Where K(X,p) is the number of times p divides X! and is equal to:

(Quick explination: Even for each p^2 bellow X there are two factors of p added to the product, but one was already counted in Floor(X/p), so we just add the extra one for the new power of p)

Probably not original, but it was fun to come up with it.


  • $\begingroup$ Definitely not original, but definitely fun, and closely related to my answer. The different thing with composite numbers is that your solution depends on the equation: (# of times p divides a/b) = (# of times p divides a) - (# of times p divides b), which is true when p is prime but not if p is composite. (Again, take p = 10, a = 1000, b = 250.) $\endgroup$ Dec 17, 2009 at 18:11
  • $\begingroup$ Your K(X,p) is also (X - (sum of the digits of X base p))/(p-1). So, the number of times p divides M choose N is the number of carries you perform when you add N to M-N base p. That makes it clear how many entries of the Mth row of Pascal's triangle are not divisible by p, and which ones. $\endgroup$ Jan 15, 2010 at 18:21

Considering the "Pascal Triangle as an integer" phenomenon (can be found on google)... and that I cannot calculate or be sure that this answer is proofed... If lines of Pascal's triangle are a test for primes Then ... (maybe) you can just get and test line N this way: Using arbitrary precision integer arithmetic, in base N, calculate N to the power of (1000 to the power of the number of digits in the catalan number, plus 1), remembering that the 1000+1=10...01 is in base N and there must be an even number of zeroes in it.

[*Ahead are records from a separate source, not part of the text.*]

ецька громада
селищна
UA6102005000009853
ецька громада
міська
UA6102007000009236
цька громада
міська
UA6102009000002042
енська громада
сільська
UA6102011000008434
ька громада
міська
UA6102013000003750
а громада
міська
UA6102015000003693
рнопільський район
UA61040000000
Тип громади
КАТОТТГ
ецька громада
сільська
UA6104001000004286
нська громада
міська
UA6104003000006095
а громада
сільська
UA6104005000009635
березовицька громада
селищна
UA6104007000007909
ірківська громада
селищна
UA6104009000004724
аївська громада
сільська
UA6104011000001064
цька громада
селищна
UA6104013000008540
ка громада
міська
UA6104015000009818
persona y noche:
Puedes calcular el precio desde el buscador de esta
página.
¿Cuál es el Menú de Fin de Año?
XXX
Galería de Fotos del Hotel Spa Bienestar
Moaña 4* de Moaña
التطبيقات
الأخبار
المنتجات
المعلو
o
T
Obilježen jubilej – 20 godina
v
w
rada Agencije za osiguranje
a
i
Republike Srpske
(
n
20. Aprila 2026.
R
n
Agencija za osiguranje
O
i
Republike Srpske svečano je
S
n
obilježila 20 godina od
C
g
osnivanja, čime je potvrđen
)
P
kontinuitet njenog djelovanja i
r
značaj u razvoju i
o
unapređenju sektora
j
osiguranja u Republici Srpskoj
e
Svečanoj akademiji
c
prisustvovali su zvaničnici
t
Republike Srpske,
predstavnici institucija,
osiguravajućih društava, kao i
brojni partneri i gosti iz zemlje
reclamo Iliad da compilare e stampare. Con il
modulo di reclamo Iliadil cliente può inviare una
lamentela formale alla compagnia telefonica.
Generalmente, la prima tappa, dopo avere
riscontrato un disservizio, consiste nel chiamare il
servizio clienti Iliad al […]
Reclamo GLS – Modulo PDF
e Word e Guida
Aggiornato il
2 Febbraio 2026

Arbitrary precision integer arithmetic powers can be done easily in Binary when the Binary Multiply algorithm uses shift-and-multiply instead of shift-and-add. But don't be confused by this "easy powers" method... because it should be done in Base N, and the phenomenon suggested to search for can produce all powers with a single fraction in any base, and makes P-Triangle as if it were the powers of 11 in ANY arbitrary integer base. Which way is faster should decide which way to calculate it.

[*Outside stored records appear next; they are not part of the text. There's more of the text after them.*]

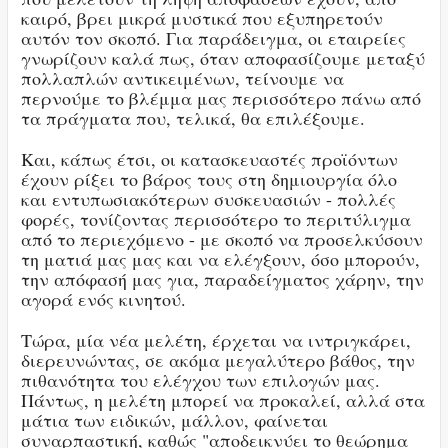
καιρό, βρει μικρά μυστικά που εξυπηρετούν
αυτόν τον σκοπό. Για παράδειγμα, οι εταιρείες
γνωρίζουν καλά πως, όταν αποφασίζουμε μεταξύ
πολλαπλών αντικειμένων, τείνουμε να
περνούμε το βλέμμα μας περισσότερο πάνω από
τα πράγματα που, τελικά, θα επιλέξουμε.
Και, κάπως έτσι, οι κατασκευαστές προϊόντων
έχουν ρίξει το βάρος τους στη δημιουργία όλο
και εντυπωσιακότερων συσκευασιών - πολλές
φορές, τονίζοντας περισσότερο το περιτύλιγμα
από το περιεχόμενο - με σκοπό να προσελκύσουν
τη ματιά μας μας και να ελέγξουν, όσο μπορούν,
την απόφασή μας για, παραδείγματος χάρην, την
αγορά ενός κινητού.
Τώρα, μία νέα μελέτη, έρχεται να ιντριγκάρει,
διερευνώντας, σε ακόμα μεγαλύτερο βάθος, την
πιθανότητα του ελέγχου των επιλογών μας.
Πάντως, η μελέτη μπορεί να προκαλεί, αλλά στα
μάτια των ειδικών, μάλλον, φαίνεται
συναρπαστική, καθώς "αποδεικνύει το θεώρημα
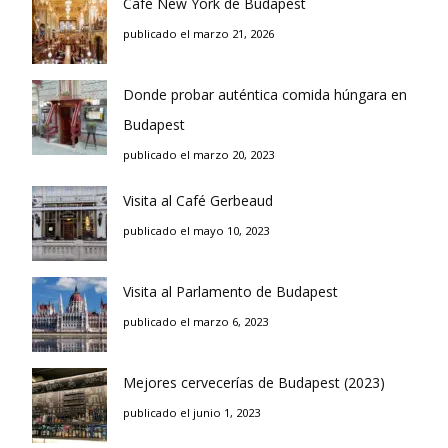
Café New York de Budapest
publicado el marzo 21, 2026
Donde probar auténtica comida húngara en
Budapest
publicado el marzo 20, 2023
Visita al Café Gerbeaud
publicado el mayo 10, 2023
Visita al Parlamento de Budapest
publicado el marzo 6, 2023
Mejores cervecerías de Budapest (2023)
publicado el junio 1, 2023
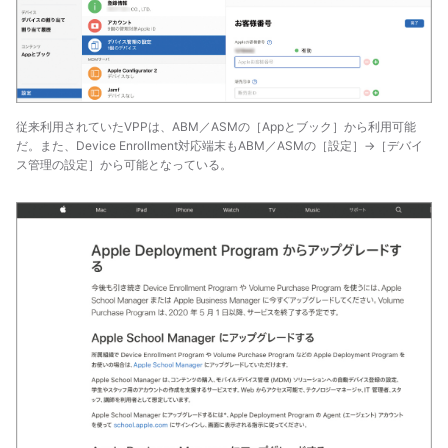
従来利用されていたVPPは、ABM／ASMの［Appとブック］から利用可能
だ。また、Device Enrollment対応端末もABM／ASMの［設定］→［デバイ
ス管理の設定］から可能となっている。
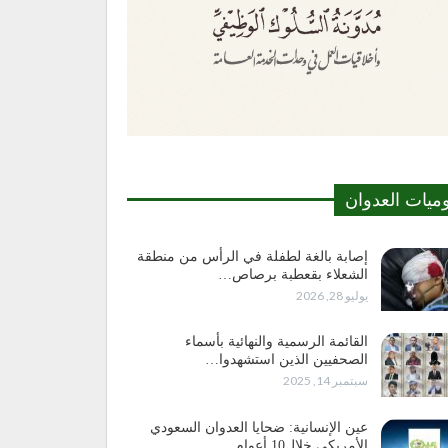
وميات العدوان
إصابة بالغة لطفلة في الرأس من منطقة
الشعلاء بقعطبة برصاص…
يوليو 28, 2026
القائمة الرسمية والنهائية بأسماء
الصحفيين الذين استشهدوا…
سبتمبر 14, 2025
عين الإنسانية: ضحايا العدوان السعودي
الأمريكي خلال10 أعوام…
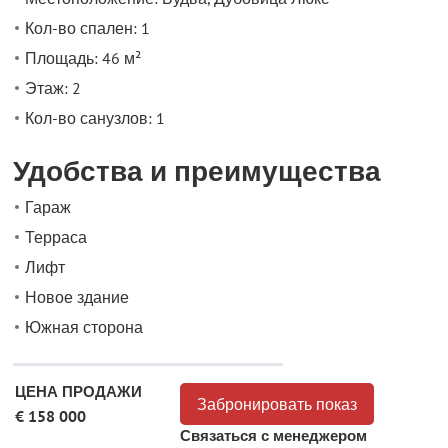
Кол-во спален: 1
Площадь: 46 м²
Этаж: 2
Кол-во санузлов: 1
Удобства и преимущества
Гараж
Терраса
Лифт
Новое здание
Южная сторона
ЦЕНА ПРОДАЖИ
Забронировать показ
€ 158 000
Связаться с менеджером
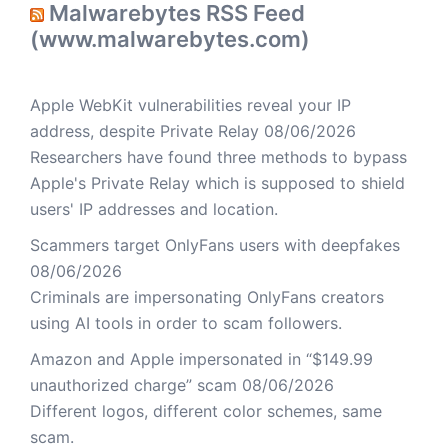
Malwarebytes RSS Feed
(www.malwarebytes.com)
Apple WebKit vulnerabilities reveal your IP
address, despite Private Relay
08/06/2026
Researchers have found three methods to bypass
Apple's Private Relay which is supposed to shield
users' IP addresses and location.
Scammers target OnlyFans users with deepfakes
08/06/2026
Criminals are impersonating OnlyFans creators
using AI tools in order to scam followers.
Amazon and Apple impersonated in “$149.99
unauthorized charge” scam
08/06/2026
Different logos, different color schemes, same
scam.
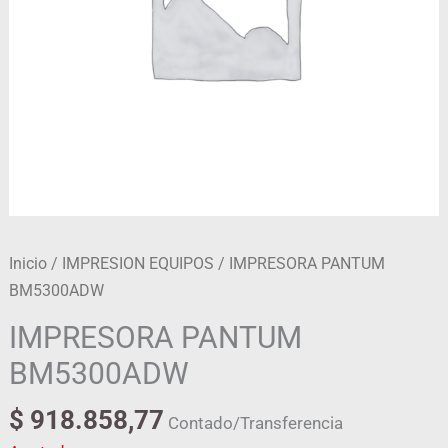
Inicio
/
IMPRESION EQUIPOS
/ IMPRESORA PANTUM
BM5300ADW
IMPRESORA PANTUM
BM5300ADW
$
918.858,77
Contado/Transferencia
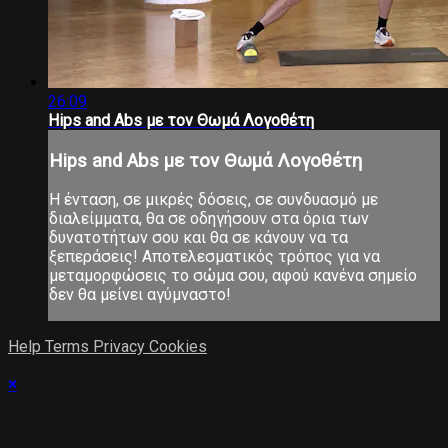
26:09
Hips and Abs με τον Θωμά Λογοθέτη
Hips and Abs με τον Θωμά Λογοθέτη
Η ένταση, σε μικρές δόσεις, σε συνδυασμό με
διαλείμματα, θα σε οδηγήσουν στα όρια των
δυνατοτήτων σου και θα σε κάνουν να τα
ξεπεράσεις! Αποτελεσματικός τρόπος για να
μεταμορφώσεις το σώμα σου, αφού κανένα σημείο
δεν θα μείνει αγύμναστο!
Help
Terms
Privacy
Cookies
×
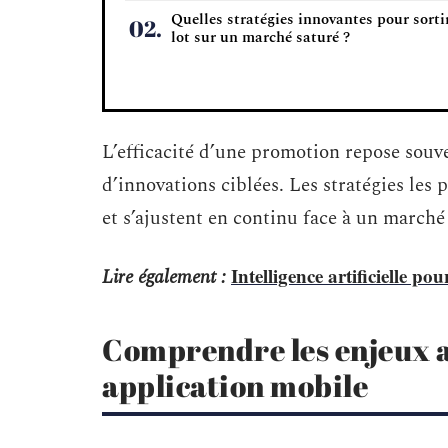
Quelles stratégies innovantes pour sorti
lot sur un marché saturé ?
L’efficacité d’une promotion repose souv
d’innovations ciblées. Les stratégies les
et s’ajustent en continu face à un march
Intelligence artificielle po
Lire également :
Comprendre les enjeux a
application mobile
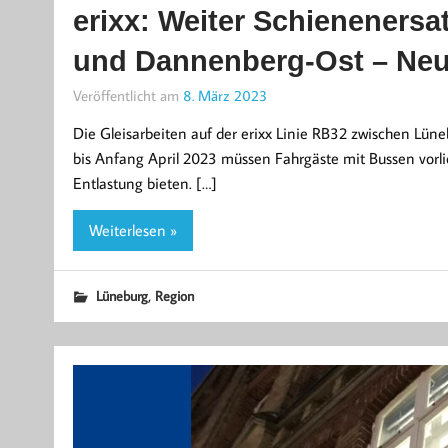
erixx: Weiter Schieneners
und Dannenberg-Ost – Neu
Veröffentlicht am
8. März 2023
Die Gleisarbeiten auf der erixx Linie RB32 zwischen Lün
bis Anfang April 2023 müssen Fahrgäste mit Bussen vorlie
Entlastung bieten. […]
Weiterlesen »
,
Lüneburg
Region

The calculation will sooner or later produce the line N, in Base N, and you will know N is prime if the Number calculated as line N has 1 followed by N and multiples of N, separated by zeroes. Simple example: 100001 to the power of 7 should be 1000070002100035000210000700001. (Base 10) Obviously I overestimate the number to raise to the N for prime testing because the carries are to be avoided, and there Must be even zeroes inside the "11", and I can't guess at the moment how much precision would be needed. I should have used base 7 as the example, and if I did, you would get the obviously prime-proven result like 1001 to power 7, base 7 = 1010030050030010001, which nice and neatly, I think, proves it prime, since multiples of 7, base 7 are multiples of "10". (1,10,30,50,30,10,1 in properly aligned orders of magnitude per binomial coefficient)

I am speaking for the discoverer of the phenomenon.